A central and familiar theme emerges early: the eternal war between need and want, between the sentimental and the carnal. Songs like “Can I,” a lurid come-on, and “Water,” an astrological seduction, smolder with sexual appetite that masquerades as control and confidence. But she offsets the posture in turns—“Hate the Club,” gilded by Masego's golden saxophone lines, is passive-aggressive; “Can You Blame Me” reflects the push-pull of desire at odds with pride, and “Open (Passionate)” portrays the insecurity of emotional nakedness. Taken together, it's a revelation about how easily, as she proclaims on “F&MU,” “'I hate you' turns into 'I love you' in the bedroom.” But the whole picture isn't one that is so neat or simple; the album's real feat is its depiction of how we are all many things at once, often contradictory but sincere nonetheless. Kehlani's rendering of the personal as universal is a matter of course, but it's when she mines her experiences with unblinking specificity that she becomes transcendent.

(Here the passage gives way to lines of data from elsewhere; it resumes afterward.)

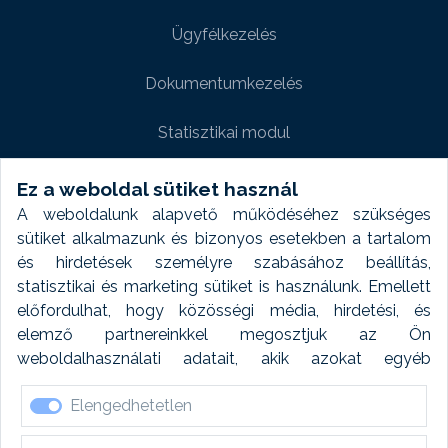
Ügyfélkezelés
Dokumentumkezelés
Statisztikai modul
Weboldal modul
Ez a weboldal sütiket használ
A weboldalunk alapvető működéséhez szükséges
Fényképtár extra modul
sütiket alkalmazunk és bizonyos esetekben a tartalom
és hirdetések személyre szabásához beállítás,
Autómosó modul
statisztikai és marketing sütiket is használunk. Emellett
előfordulhat, hogy közösségi média, hirdetési, és
Feladatütemezés
elemző partnereinkkel megosztjuk az Ön
weboldalhasználati adatait, akik azokat egyéb
Készletfinanszírozás
forrásokból gyűjtött adatokkal kombinálhatják. A sütik
Elengedhetetlen
elfogadásával kapcsolatosan naplózást végzünk és
ezen adatokat 6 hónap után automatikusan töröljük. A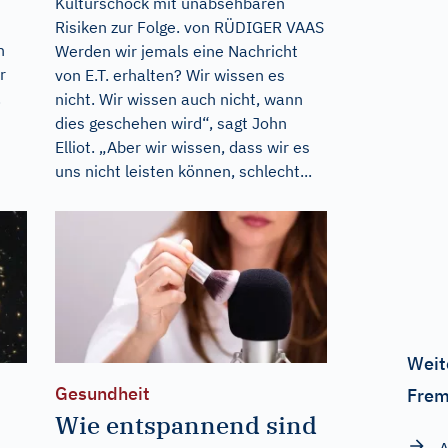
Kulturschock mit unabsehbaren
Risiken zur Folge. von RÜDIGER VAAS
n
Werden wir jemals eine Nachricht
r
von E.T. erhalten? Wir wissen es
.
nicht. Wir wissen auch nicht, wann
dies geschehen wird“, sagt John
Elliot. „Aber wir wissen, dass wir es
uns nicht leisten können, schlecht...
Weit
Gesundheit
Frem
Wie entspannend sind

“I'm kind of in a relationship that has put me in a space of almost processing my parents a little bit,” the Oakland-born singer says, adding that her father passed away from a “gang-related situation” when she was young. “I started diving into [that] headspace with the music I was making.” That link emerges most explicitly on “Bad News,” one of the album's most poignant performances, which finds her pleading with a lover to choose her over a lifestyle which threatens to pull them apart. Kehlani has always been powerful when she's vulnerable—the essence and through line of her music is in the way she allows that which makes her weak to make her strong again.
It Was Good Until It Wasn't arrives in May 2020 as many people remain under orders to stay at home and practice social distancing, but this music can be a vehicle to another place, even if that place is your own head. Kehlani shrewdly captures the tangled intricacies of connection in a time defined by disconnect—a hurdle not just to relationships but to productivity as well. “The biggest thing about this whole quarantine was that I impressed myself,” she says. “That's why no matter what happens with this album, this might be my favorite project I've ever put out.”